[[ Data for processing open ]]

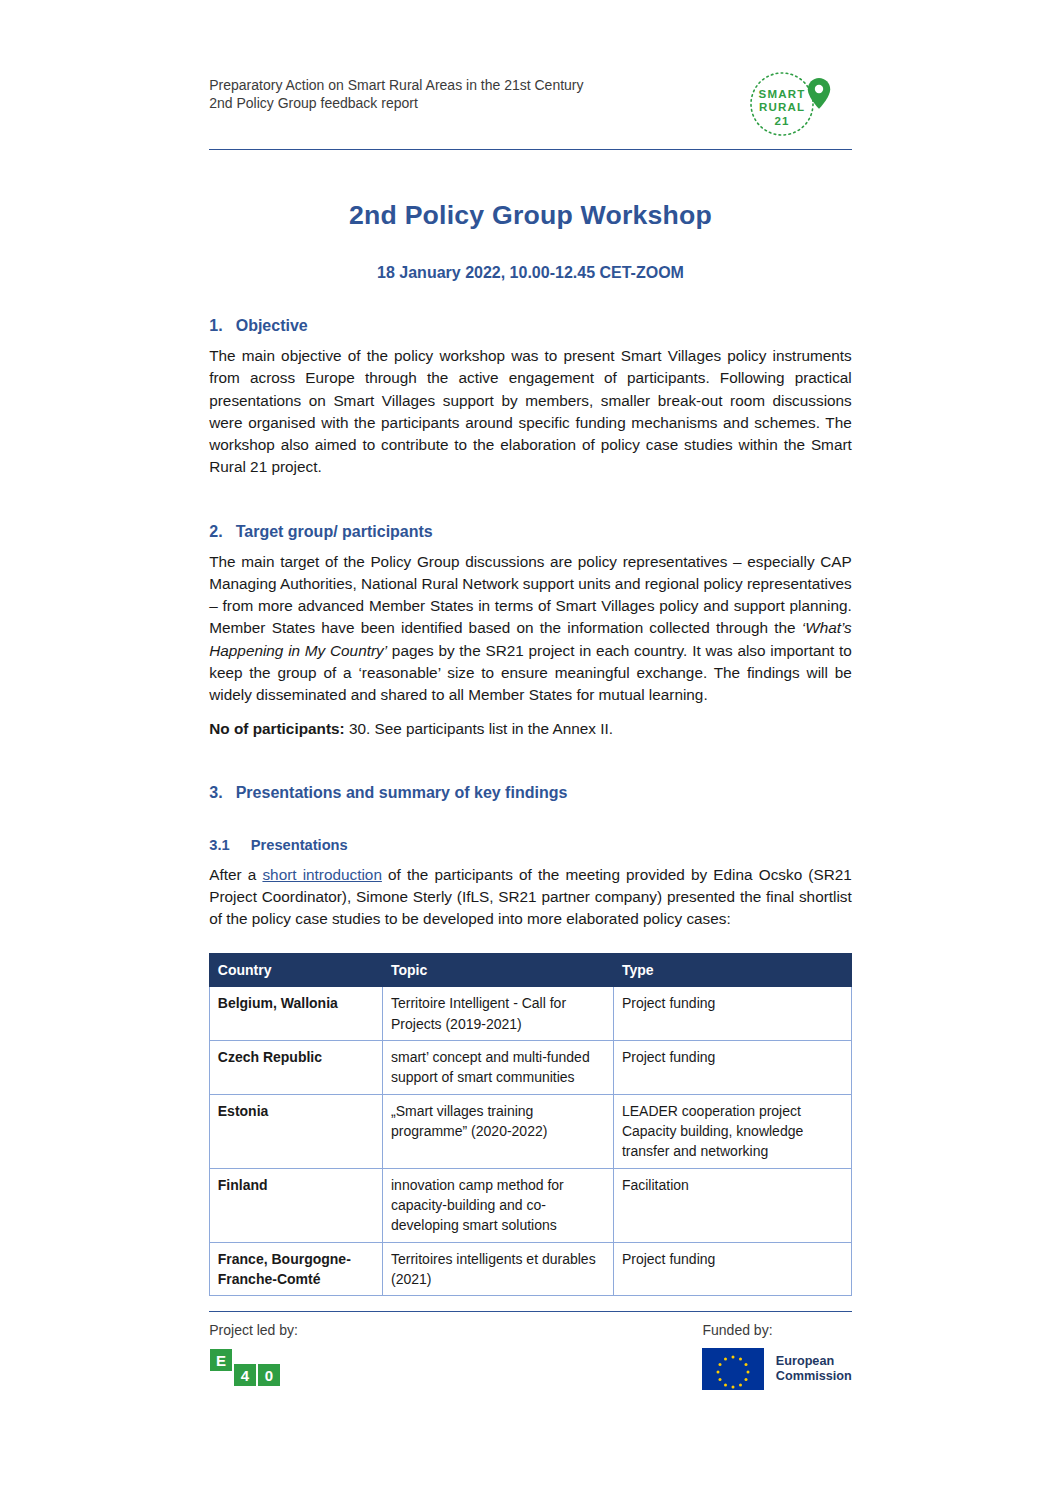Preparatory Action on Smart Rural Areas in the 21st Century
2nd Policy Group feedback report
Smart Rural 21 SMART RURAL 21
2nd Policy Group Workshop
18 January 2022, 10.00-12.45 CET-ZOOM
1. Objective
The main objective of the policy workshop was to present Smart Villages policy instruments from across Europe through the active engagement of participants. Following practical presentations on Smart Villages support by members, smaller break-out room discussions were organised with the participants around specific funding mechanisms and schemes. The workshop also aimed to contribute to the elaboration of policy case studies within the Smart Rural 21 project.
2. Target group/ participants
The main target of the Policy Group discussions are policy representatives – especially CAP Managing Authorities, National Rural Network support units and regional policy representatives – from more advanced Member States in terms of Smart Villages policy and support planning. Member States have been identified based on the information collected through the ‘What’s Happening in My Country’ pages by the SR21 project in each country. It was also important to keep the group of a ‘reasonable’ size to ensure meaningful exchange. The findings will be widely disseminated and shared to all Member States for mutual learning.
No of participants: 30. See participants list in the Annex II.
3. Presentations and summary of key findings
3.1 Presentations
After a short introduction of the participants of the meeting provided by Edina Ocsko (SR21 Project Coordinator), Simone Sterly (IfLS, SR21 partner company) presented the final shortlist of the policy case studies to be developed into more elaborated policy cases:
| Country | Topic | Type |
| --- | --- | --- |
| Belgium, Wallonia | Territoire Intelligent - Call for Projects (2019-2021) | Project funding |
| Czech Republic | smart’ concept and multi-funded support of smart communities | Project funding |
| Estonia | „Smart villages training programme” (2020-2022) | LEADER cooperation project Capacity building, knowledge transfer and networking |
| Finland | innovation camp method for capacity-building and co-developing smart solutions | Facilitation |
| France, Bourgogne-Franche-Comté | Territoires intelligents et durables (2021) | Project funding |
Project led by:
E40 E 4 0
Funded by:
European Union flag
European
Commission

[[ Data for processing closed ]]

• [Exercise]
Without the pictures, give all of the entries above again exactly.

• [Written response]
Preparatory Action on Smart Rural Areas in the 21st Century
2nd Policy Group feedback report
Smart Rural 21 SMART RURAL 21
2nd Policy Group Workshop
18 January 2022, 10.00-12.45 CET-ZOOM
1. Objective
The main objective of the policy workshop was to present Smart Villages policy instruments from across Europe through the active engagement of participants. Following practical presentations on Smart Villages support by members, smaller break-out room discussions were organised with the participants around specific funding mechanisms and schemes. The workshop also aimed to contribute to the elaboration of policy case studies within the Smart Rural 21 project.
2. Target group/ participants
The main target of the Policy Group discussions are policy representatives – especially CAP Managing Authorities, National Rural Network support units and regional policy representatives – from more advanced Member States in terms of Smart Villages policy and support planning. Member States have been identified based on the information collected through the ‘What’s Happening in My Country’ pages by the SR21 project in each country. It was also important to keep the group of a ‘reasonable’ size to ensure meaningful exchange. The findings will be widely disseminated and shared to all Member States for mutual learning.
No of participants: 30. See participants list in the Annex II.
3. Presentations and summary of key findings
3.1 Presentations
After a short introduction of the participants of the meeting provided by Edina Ocsko (SR21 Project Coordinator), Simone Sterly (IfLS, SR21 partner company) presented the final shortlist of the policy case studies to be developed into more elaborated policy cases:
| Country | Topic | Type |
| --- | --- | --- |
| Belgium, Wallonia | Territoire Intelligent - Call for Projects (2019-2021) | Project funding |
| Czech Republic | smart’ concept and multi-funded support of smart communities | Project funding |
| Estonia | „Smart villages training programme” (2020-2022) | LEADER cooperation project Capacity building, knowledge transfer and networking |
| Finland | innovation camp method for capacity-building and co-developing smart solutions | Facilitation |
| France, Bourgogne-Franche-Comté | Territoires intelligents et durables (2021) | Project funding |
Project led by:
E40 E 4 0
Funded by:
European Union flag
European
Commission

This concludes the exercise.